TASKS TO CARRY OUT:
1: Using the passage below on Gandhi's last 200 days, answer each question in a few words.
(a) From whose archives were the daily contributions primarily drawn?
(b) Over what period were those contributions published?
(c) What had some readers painstakingly made on their own?
2: In the passage below on Gandhi's last 200 days, take the part that opens with "Mahatma Gandhi's life, attitude" and closes with "cause of freedom.". Write it out again, switching "compassion" to "humility".

Mahatma Gandhi's life, attitude and political action were informed by the highest moral principles and compassion. Uniquely among public men, he sought to analyse and explain events and his own reaction in terms of these principles through his talks, statements, writings and interviews. The moral force that he brought to bear on the political discourse was compelling and inspired large sections to take up the cause of freedom.
When freedom finally did come, it was no doubt a cause for celebration. Tragically, though, it was also a traumatic time that witnessed large scale killings and transfers of population across the new boundaries drawn up by Partition. At no time was moral force more badly needed and at no time was it more sorely tested than in these difficult times. Mahatma Gandhi stood unflinching as a moral force and sought to douse the raging passions.
The events surrounding his life and action in these times provide an object lesson in living morality. The last 200 days of his life in particular, provide a fascinating lesson in applying moral principles to situations which seemed totally out of control, when prejudice was all encompassing and even well-meaning advice of restraint to a friend could be mistaken for hostility.
For rendering a day-to-day account of the last 200 days ending with January 30, 1948, no person was better suited than Mr. V Ramamurthy, retired senior IAS officer, a writer of great scholarship and sensitivity whose activities extend from cricket commentary to teaching courses in management science and whose writings touch upon a vast range including Carnatic music and Tamil literature. His daily contributions drawn primarily from the archives of The Hindu and supplemented from other sources were published over a period of 200 days ending with January 30, 1998.
It was with some hesitation and some measure of doubt whether present day readers would be interested in the details of happenings in an earlier era that this series was started. Within weeks, however, the reader response was so overwhelming that all such doubts disappeared. The accounts presented in a historical context with all its drama and richness of detail seemed to fascinate the young who had only a vague idea of the events of the time, and seemed to touch a nostalgic chord in the old who had lived through those times.
Soon after the series ended, there were suggestions that the accounts be compiled in a book as the material was of lasting interest. Indeed, some readers had painstakingly made their own compilations of the newspaper clippings. It is a matter of great satisfaction for us that the book has finally come into being and we hope it would be of widespread interest. In these communally charged times, the message of peace and the uncompromising application of moral principles to political action would seem to be of particular relevance.

DATA SUPPLIED:
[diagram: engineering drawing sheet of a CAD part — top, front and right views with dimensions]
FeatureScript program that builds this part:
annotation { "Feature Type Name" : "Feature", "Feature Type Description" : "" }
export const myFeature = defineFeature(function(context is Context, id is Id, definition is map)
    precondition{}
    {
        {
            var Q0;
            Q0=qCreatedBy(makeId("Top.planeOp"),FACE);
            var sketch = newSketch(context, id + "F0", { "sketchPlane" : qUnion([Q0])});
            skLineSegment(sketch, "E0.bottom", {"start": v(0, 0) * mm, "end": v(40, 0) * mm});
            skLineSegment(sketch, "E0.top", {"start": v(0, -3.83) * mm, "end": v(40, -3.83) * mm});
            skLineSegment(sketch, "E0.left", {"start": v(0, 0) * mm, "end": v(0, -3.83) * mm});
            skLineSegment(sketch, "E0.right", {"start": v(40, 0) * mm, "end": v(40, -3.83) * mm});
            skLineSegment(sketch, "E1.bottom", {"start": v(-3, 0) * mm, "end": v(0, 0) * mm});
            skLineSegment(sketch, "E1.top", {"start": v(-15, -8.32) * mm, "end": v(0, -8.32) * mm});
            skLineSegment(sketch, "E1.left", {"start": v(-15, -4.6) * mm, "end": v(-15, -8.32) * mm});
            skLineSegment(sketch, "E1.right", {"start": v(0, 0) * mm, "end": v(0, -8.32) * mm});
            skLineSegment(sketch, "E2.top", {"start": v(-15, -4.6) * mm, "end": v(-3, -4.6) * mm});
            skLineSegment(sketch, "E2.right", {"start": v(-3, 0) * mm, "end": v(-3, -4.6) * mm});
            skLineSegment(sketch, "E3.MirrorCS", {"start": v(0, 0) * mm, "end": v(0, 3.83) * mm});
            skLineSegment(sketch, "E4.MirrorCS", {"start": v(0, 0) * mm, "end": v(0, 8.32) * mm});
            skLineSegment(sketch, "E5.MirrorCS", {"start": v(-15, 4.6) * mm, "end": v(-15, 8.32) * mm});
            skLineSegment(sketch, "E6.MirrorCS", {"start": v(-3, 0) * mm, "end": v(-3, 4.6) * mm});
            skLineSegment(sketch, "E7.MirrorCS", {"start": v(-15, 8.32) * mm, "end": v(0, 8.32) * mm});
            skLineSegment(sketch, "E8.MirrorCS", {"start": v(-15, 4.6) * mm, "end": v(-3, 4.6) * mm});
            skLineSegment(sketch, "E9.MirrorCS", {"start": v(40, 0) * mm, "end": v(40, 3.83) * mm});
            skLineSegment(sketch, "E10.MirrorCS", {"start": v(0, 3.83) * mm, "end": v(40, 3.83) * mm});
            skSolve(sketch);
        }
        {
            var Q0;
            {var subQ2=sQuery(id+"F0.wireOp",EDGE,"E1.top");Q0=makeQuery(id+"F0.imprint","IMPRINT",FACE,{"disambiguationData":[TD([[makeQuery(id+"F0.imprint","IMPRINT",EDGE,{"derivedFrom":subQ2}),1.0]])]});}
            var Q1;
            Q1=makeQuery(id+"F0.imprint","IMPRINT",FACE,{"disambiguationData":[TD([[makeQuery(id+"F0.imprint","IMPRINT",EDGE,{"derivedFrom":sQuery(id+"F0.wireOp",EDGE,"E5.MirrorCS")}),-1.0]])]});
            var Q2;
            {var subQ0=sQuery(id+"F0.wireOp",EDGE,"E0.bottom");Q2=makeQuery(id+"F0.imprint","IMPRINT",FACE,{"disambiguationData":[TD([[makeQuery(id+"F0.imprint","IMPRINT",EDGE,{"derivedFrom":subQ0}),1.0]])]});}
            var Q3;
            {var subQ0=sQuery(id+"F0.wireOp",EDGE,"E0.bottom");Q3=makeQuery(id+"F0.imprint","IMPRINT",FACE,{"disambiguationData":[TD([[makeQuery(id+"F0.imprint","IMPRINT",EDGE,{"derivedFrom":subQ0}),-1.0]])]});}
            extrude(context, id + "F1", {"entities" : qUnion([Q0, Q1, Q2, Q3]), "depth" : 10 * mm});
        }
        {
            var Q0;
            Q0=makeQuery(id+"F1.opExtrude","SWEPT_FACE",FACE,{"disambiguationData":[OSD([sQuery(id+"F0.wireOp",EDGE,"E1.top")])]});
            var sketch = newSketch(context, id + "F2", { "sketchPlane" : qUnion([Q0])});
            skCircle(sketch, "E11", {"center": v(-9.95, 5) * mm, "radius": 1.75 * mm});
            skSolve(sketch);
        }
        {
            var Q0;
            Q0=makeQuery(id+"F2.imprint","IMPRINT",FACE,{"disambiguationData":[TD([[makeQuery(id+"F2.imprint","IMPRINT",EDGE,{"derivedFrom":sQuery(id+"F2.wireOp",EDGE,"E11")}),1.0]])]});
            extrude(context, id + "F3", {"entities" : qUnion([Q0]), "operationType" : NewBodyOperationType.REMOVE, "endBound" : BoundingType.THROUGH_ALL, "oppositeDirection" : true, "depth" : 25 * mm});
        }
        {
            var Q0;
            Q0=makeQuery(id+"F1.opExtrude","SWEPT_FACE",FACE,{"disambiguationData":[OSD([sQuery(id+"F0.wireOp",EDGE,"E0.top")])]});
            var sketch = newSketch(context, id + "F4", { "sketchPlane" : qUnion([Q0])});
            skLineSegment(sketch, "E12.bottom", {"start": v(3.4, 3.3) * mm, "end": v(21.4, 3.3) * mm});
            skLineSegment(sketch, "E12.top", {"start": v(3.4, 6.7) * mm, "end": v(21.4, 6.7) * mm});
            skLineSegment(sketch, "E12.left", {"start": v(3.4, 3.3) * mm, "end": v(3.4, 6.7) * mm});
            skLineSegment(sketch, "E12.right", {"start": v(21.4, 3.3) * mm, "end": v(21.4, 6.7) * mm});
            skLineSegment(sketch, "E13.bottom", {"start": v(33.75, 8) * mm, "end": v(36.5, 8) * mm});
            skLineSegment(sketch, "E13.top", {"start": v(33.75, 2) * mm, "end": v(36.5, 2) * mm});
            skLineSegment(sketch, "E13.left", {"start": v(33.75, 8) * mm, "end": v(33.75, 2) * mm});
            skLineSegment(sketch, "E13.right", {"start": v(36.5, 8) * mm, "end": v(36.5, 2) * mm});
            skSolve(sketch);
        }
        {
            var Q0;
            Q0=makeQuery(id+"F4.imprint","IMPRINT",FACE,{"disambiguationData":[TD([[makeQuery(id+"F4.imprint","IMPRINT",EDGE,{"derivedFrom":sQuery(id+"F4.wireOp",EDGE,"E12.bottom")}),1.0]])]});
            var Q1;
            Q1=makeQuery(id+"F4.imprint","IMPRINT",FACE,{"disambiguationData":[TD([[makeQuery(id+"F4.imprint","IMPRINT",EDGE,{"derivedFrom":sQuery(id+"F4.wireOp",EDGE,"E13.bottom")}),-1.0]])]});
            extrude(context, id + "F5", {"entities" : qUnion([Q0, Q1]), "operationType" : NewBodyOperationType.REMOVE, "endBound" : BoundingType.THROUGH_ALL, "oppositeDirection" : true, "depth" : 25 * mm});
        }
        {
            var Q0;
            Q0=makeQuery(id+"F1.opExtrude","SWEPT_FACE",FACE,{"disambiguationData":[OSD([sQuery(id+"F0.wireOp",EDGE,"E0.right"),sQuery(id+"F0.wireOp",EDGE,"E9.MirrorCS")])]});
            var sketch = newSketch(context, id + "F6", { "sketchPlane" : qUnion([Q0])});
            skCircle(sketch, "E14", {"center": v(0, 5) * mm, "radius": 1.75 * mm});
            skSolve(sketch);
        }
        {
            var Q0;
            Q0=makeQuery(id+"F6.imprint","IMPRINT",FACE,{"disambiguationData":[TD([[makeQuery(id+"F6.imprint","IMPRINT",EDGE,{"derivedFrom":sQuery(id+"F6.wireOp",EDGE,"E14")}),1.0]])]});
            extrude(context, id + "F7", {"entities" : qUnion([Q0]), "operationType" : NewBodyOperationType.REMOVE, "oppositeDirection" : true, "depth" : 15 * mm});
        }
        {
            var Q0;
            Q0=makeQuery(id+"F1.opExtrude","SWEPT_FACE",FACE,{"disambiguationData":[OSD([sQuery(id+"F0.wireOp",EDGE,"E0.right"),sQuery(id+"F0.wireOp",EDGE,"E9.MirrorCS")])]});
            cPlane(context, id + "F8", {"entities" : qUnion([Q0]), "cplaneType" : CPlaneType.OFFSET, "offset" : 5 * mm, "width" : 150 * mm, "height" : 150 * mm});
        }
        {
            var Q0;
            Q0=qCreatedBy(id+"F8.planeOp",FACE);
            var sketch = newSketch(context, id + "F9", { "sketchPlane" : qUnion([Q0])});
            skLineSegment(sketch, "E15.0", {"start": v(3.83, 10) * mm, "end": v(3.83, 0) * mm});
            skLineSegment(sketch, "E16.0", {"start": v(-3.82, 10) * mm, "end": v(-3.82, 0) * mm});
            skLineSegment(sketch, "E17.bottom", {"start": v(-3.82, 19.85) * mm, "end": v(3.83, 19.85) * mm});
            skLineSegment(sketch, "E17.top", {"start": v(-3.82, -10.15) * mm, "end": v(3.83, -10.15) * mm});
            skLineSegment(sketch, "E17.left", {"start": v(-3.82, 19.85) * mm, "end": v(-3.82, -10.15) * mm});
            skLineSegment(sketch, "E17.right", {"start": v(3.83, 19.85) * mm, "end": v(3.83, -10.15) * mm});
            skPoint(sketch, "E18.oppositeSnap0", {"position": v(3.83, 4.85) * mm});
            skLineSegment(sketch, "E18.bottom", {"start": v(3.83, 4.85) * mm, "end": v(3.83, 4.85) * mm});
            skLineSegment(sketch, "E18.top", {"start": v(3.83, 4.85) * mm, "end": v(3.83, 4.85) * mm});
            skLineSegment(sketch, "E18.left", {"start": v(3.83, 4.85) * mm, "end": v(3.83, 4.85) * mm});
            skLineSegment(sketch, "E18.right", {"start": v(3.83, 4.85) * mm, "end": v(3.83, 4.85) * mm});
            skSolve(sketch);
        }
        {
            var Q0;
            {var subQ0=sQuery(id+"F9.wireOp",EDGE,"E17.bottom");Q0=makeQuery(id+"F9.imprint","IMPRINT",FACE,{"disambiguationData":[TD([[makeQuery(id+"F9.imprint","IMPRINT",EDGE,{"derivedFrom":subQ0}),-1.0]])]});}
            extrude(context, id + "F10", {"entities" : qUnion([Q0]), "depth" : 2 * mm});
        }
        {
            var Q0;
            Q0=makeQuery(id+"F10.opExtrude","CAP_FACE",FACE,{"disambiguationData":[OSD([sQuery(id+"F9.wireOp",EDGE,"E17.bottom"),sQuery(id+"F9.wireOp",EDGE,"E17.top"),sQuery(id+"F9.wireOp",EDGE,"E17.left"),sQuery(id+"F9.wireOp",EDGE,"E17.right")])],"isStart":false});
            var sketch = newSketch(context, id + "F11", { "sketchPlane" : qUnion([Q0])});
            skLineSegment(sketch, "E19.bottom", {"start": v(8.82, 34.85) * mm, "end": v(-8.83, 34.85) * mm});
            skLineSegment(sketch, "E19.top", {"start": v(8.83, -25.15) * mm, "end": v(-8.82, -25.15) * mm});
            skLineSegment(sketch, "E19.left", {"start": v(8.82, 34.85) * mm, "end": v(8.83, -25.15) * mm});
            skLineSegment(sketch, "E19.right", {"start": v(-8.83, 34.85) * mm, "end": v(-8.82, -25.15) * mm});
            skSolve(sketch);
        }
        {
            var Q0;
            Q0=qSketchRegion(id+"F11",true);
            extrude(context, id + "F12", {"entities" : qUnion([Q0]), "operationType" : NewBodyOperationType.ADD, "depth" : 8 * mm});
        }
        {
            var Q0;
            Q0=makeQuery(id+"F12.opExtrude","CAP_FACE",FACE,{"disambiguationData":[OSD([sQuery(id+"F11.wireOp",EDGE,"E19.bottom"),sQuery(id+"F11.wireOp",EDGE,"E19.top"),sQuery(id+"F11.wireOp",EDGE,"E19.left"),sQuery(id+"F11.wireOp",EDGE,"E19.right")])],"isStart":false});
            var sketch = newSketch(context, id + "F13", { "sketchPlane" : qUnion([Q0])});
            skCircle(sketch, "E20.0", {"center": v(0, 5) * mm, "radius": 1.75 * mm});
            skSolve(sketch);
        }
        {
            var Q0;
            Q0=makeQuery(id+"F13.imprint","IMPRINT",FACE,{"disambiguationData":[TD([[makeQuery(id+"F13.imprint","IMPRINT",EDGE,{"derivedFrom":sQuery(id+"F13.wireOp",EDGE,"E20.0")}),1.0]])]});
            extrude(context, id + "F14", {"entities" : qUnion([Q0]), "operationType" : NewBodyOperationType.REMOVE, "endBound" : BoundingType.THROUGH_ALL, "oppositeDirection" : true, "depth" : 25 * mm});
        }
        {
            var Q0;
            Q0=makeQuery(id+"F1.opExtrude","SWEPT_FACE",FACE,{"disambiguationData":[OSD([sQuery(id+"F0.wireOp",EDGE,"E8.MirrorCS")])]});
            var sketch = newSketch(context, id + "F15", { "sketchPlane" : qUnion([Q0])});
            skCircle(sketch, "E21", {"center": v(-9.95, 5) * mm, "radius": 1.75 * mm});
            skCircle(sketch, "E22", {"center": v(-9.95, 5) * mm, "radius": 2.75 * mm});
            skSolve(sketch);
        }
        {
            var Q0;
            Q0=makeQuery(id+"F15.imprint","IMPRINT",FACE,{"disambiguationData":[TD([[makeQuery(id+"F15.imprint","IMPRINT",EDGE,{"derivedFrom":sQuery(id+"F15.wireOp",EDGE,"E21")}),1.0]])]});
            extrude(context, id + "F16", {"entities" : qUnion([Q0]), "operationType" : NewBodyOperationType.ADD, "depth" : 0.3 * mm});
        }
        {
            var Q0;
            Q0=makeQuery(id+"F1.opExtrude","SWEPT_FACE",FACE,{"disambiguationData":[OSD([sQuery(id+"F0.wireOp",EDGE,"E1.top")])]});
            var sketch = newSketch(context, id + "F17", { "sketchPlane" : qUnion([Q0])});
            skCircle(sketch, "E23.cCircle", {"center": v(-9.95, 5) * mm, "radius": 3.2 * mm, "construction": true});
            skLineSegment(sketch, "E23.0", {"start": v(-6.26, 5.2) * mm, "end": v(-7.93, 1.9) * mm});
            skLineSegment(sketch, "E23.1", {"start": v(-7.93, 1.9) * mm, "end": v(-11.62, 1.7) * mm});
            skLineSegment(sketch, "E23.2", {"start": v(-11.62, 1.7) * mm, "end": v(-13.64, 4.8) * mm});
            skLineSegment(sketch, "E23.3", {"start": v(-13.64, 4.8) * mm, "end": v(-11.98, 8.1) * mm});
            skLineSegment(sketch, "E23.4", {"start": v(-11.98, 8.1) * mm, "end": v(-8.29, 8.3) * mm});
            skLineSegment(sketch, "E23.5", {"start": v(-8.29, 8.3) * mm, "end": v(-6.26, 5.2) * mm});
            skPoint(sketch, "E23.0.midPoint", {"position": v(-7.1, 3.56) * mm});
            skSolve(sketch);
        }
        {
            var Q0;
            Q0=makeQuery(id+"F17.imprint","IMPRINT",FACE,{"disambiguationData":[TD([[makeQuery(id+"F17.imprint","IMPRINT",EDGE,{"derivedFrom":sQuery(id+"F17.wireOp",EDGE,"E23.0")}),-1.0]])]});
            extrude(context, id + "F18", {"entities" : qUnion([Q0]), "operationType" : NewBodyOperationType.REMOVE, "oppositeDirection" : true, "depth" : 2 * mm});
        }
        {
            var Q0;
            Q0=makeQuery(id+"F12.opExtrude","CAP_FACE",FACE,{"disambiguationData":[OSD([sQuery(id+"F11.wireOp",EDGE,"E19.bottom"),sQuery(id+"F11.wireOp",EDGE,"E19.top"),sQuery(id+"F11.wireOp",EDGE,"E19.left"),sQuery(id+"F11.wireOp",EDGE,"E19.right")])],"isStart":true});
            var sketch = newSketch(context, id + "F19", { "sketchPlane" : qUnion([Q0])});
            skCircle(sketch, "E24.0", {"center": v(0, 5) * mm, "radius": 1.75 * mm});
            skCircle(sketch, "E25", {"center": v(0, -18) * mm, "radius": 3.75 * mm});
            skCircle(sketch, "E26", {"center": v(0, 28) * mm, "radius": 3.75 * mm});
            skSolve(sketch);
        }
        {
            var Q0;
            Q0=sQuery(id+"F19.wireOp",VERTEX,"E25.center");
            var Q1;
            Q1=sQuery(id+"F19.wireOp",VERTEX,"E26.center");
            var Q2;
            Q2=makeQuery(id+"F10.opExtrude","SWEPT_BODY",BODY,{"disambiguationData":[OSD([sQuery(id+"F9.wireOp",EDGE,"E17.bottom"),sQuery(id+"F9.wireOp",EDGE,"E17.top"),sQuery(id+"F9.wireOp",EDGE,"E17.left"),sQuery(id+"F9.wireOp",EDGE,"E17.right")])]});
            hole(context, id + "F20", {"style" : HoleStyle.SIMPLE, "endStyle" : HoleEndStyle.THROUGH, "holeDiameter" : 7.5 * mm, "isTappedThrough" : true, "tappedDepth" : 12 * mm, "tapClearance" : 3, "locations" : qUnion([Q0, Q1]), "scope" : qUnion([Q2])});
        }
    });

SOLUTIONS TO THE TASKS:
1:
(a) The Hindu
(b) A period of 200 days ending with January 30, 1998
(c) Their own compilations of the newspaper clippings

2:
Mahatma Gandhi's life, attitude and political action were informed by the highest moral principles and humility. Uniquely among public men, he sought to analyse and explain events and his own reaction in terms of these principles through his talks, statements, writings and interviews. The moral force that he brought to bear on the political discourse was compelling and inspired large sections to take up the cause of freedom.